## Try it
The line containing "77 290 0.31" marks where to begin. Write out that line and every line after it exactly, through the last line below.

## Extracted entries
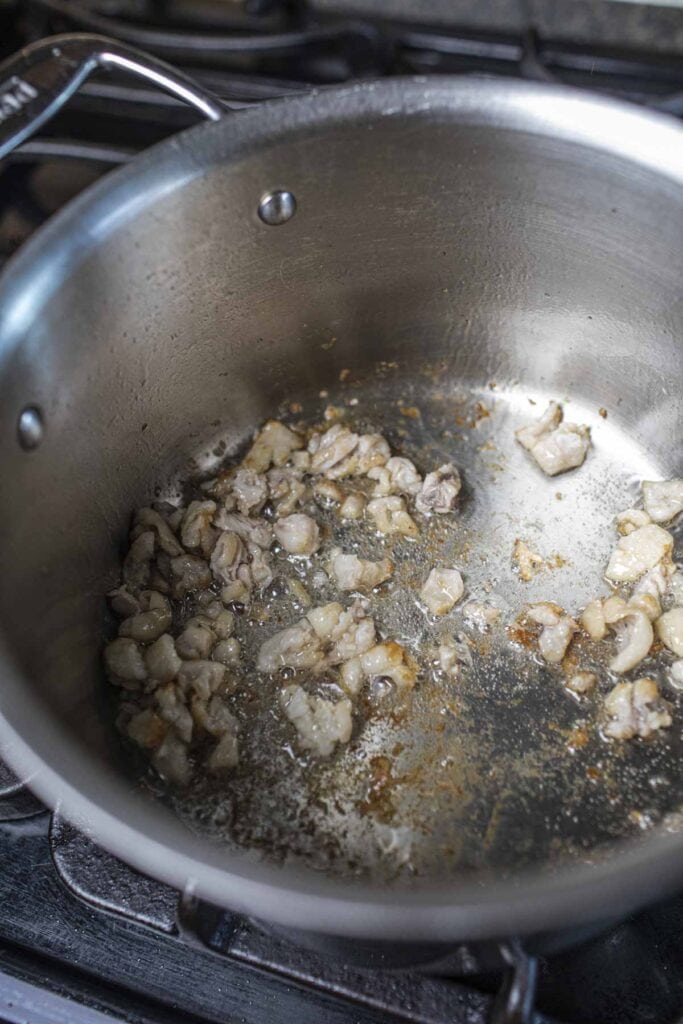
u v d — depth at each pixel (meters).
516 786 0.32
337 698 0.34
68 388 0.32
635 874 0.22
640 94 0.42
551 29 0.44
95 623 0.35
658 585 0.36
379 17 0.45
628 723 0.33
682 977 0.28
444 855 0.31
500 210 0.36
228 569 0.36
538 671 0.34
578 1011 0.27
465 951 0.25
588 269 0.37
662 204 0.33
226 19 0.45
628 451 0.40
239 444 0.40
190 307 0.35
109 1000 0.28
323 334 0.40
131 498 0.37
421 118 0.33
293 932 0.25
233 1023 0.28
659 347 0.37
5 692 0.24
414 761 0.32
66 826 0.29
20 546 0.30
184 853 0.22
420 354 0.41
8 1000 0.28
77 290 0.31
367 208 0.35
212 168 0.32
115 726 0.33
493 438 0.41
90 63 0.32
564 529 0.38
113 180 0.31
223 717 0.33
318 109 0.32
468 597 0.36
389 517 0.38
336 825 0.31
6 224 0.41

## Your response
77 290 0.31
367 208 0.35
212 168 0.32
115 726 0.33
493 438 0.41
90 63 0.32
564 529 0.38
113 180 0.31
223 717 0.33
318 109 0.32
468 597 0.36
389 517 0.38
336 825 0.31
6 224 0.41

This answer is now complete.